Yahoo Loses Attention, Google and MSN Gain It

Yahoo! - MSN - GoogleOne area where Yahoo continues to lead Google is in user attention but according to Internet metrics company Compete, Yahoo is losing ground and Google is gaining it.

The recently updated Compete Attention 200 shows Yahoo with roughly three times the share of user attention than Google received in June, 6.5% vs. 2.3%.

These percentages represent the fraction of time Internet users spent at a given site out of the entire amount of time they spent online.

Since December, 2006, Yahoo’s share of user attention has declined 22% while Google’s attention share has risen 10%, which doesn’t include YouTube’s performance.

It’s debatable how relevant Compete’s attention metric is to Google, which measures the success of its search engine mostly by the speed with which users find relevant links and move on.

Still, as Google continues to develop as a service ecosystem, offering online applications, tools and other diversions, many of its properties are aiming for greater user engagement.

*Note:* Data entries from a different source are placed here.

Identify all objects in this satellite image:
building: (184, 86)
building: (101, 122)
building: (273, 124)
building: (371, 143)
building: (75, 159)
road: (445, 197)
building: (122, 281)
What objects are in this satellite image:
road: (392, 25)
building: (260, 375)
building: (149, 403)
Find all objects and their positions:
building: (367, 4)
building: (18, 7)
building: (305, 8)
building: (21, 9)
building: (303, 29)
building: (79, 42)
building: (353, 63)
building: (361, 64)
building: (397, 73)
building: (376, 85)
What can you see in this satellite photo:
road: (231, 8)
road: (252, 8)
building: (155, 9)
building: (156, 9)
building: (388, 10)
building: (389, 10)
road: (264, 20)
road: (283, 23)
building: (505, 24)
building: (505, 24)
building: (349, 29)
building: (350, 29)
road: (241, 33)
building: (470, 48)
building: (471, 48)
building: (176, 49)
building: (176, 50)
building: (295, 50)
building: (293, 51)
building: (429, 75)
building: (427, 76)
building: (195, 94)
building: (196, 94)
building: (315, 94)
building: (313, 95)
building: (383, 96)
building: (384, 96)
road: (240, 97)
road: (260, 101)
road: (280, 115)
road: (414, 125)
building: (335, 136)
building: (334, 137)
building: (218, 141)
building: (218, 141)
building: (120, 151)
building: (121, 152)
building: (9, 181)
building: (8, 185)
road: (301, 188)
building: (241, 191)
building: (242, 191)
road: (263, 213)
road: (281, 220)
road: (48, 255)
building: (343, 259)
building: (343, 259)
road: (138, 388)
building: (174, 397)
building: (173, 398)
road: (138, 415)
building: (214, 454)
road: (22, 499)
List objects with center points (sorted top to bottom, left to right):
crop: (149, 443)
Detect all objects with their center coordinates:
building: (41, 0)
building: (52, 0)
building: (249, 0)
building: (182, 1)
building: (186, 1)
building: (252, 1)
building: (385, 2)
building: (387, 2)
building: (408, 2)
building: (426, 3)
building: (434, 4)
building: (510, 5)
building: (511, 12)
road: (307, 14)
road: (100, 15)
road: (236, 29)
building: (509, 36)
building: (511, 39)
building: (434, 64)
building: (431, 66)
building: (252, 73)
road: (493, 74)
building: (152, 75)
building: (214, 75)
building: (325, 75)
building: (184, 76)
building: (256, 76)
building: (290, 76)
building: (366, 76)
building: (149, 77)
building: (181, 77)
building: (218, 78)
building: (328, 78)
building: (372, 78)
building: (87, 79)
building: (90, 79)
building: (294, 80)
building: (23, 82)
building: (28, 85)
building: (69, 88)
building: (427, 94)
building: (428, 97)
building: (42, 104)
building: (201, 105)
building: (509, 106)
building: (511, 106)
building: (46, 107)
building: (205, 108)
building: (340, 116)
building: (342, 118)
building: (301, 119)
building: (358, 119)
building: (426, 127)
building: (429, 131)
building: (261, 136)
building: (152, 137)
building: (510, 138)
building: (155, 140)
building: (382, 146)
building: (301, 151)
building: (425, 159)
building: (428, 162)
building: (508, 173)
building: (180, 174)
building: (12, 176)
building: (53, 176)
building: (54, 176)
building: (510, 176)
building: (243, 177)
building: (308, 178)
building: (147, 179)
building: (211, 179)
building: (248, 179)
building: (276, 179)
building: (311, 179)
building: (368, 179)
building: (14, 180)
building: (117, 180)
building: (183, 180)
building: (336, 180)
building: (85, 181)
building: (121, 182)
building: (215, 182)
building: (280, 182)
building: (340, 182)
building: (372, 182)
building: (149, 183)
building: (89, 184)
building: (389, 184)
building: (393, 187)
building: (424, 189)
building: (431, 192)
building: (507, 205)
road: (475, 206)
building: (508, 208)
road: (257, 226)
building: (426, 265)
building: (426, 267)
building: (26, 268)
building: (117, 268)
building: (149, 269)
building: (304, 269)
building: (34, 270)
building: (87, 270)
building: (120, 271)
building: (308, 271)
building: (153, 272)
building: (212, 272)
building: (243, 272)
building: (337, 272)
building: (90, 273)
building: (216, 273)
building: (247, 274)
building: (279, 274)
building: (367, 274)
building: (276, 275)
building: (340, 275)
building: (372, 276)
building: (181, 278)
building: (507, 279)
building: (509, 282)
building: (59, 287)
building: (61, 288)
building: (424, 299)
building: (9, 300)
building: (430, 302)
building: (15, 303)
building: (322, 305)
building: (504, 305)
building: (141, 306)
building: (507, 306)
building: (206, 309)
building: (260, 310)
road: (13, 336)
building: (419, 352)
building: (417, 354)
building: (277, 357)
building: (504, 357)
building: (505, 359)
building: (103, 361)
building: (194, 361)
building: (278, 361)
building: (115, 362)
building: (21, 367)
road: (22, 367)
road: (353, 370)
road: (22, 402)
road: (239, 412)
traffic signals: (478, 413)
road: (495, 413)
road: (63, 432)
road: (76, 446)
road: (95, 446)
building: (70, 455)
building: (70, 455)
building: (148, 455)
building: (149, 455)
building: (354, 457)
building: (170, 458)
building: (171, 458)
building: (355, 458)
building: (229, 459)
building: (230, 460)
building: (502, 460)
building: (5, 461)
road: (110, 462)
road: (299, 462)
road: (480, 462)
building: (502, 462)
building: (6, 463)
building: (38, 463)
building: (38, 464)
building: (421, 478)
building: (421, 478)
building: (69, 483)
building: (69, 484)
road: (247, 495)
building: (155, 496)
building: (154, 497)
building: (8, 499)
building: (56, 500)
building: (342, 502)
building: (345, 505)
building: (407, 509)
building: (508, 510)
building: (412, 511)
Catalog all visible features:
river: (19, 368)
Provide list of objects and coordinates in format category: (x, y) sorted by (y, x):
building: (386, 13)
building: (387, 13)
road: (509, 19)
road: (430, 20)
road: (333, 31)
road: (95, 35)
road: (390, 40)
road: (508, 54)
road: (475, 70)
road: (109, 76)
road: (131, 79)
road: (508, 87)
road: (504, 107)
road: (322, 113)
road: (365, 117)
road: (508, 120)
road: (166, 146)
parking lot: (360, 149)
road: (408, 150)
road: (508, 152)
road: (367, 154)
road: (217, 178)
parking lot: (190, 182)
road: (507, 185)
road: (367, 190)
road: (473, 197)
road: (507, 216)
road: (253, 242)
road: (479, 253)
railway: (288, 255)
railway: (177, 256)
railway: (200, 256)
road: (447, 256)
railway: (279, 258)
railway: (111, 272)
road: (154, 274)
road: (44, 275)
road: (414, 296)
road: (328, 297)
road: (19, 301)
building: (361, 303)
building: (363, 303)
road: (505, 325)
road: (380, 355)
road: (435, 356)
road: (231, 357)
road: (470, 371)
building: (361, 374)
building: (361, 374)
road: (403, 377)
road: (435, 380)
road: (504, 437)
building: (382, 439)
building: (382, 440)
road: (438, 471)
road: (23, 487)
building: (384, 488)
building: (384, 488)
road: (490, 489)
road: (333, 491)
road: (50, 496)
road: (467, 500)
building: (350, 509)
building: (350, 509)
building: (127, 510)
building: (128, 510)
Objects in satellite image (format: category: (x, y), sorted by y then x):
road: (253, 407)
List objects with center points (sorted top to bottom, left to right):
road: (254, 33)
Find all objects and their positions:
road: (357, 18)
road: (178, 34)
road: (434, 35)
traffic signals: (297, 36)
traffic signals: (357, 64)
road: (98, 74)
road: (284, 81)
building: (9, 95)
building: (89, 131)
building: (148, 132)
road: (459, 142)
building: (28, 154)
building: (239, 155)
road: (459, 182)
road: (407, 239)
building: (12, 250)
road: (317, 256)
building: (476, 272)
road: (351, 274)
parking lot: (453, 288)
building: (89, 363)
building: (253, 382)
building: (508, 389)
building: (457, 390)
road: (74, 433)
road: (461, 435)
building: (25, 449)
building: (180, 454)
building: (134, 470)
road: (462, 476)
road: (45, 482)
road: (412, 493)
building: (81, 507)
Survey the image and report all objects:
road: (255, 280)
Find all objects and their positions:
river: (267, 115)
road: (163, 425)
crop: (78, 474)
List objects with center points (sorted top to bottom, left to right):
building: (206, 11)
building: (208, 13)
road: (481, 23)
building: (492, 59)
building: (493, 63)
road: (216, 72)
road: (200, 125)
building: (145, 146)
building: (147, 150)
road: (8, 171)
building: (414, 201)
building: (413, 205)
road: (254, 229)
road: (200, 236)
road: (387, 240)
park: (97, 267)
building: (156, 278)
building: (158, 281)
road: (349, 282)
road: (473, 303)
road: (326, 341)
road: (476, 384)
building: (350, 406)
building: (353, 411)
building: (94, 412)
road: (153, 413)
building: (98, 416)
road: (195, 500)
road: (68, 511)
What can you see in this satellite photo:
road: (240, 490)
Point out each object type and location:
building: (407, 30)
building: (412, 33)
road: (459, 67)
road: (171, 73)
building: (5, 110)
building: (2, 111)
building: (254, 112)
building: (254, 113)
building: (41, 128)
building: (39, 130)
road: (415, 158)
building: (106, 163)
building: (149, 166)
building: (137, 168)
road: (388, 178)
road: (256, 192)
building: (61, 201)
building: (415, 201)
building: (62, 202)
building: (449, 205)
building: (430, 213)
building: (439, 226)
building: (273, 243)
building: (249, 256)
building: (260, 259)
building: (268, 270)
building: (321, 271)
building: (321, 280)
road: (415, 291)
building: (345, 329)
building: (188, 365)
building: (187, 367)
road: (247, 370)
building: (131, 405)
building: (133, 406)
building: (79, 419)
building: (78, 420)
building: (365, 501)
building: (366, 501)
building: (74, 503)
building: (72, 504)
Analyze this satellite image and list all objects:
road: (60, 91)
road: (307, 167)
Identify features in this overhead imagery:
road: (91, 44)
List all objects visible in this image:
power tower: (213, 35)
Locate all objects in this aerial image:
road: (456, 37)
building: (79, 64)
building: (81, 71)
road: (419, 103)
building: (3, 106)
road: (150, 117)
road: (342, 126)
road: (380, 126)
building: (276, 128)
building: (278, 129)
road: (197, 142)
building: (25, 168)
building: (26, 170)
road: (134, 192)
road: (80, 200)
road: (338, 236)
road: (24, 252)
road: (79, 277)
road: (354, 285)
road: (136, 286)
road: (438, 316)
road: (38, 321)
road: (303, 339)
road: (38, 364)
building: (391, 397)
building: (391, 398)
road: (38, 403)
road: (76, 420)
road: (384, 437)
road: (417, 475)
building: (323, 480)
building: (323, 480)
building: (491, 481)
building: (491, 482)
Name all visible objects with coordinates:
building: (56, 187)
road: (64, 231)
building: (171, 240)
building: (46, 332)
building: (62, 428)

The top ten sites in terms of attention in June were: MySpace (12.7%), Yahoo (6.5%), MSN (5.8%), eBay (2.3%), Google (2.3%), Facebook (1.5%), Pogo (1.4%), YouTube (1.4%), AOL (1%), Craigslist (0.8%).

YouTube, owned by Google, showed the largest gain between December and June with a 148% increase. This may reflect both an increase in popularity and the time-intensive nature of video viewing.

The other two major gainers were MSN and Facebook, which elicited 57% and 59% more attention respectively between December and June.

It would seem that social networking is driving attention growth for media sites.

Yahoo’s failure to purchase Facebook has left it with properties that just don’t seem to be able to match the magnetism of Google’s YouTube or the gravity that keeps Windows users circling Microsoft properties.

MySpace may be willing to date Yahoo, I mean the two sites have explored a relationship but it’s hard to see how there would be any chemistry between the social site’s in-your-face sensibility and Yahoo’s Flickr aesthetes.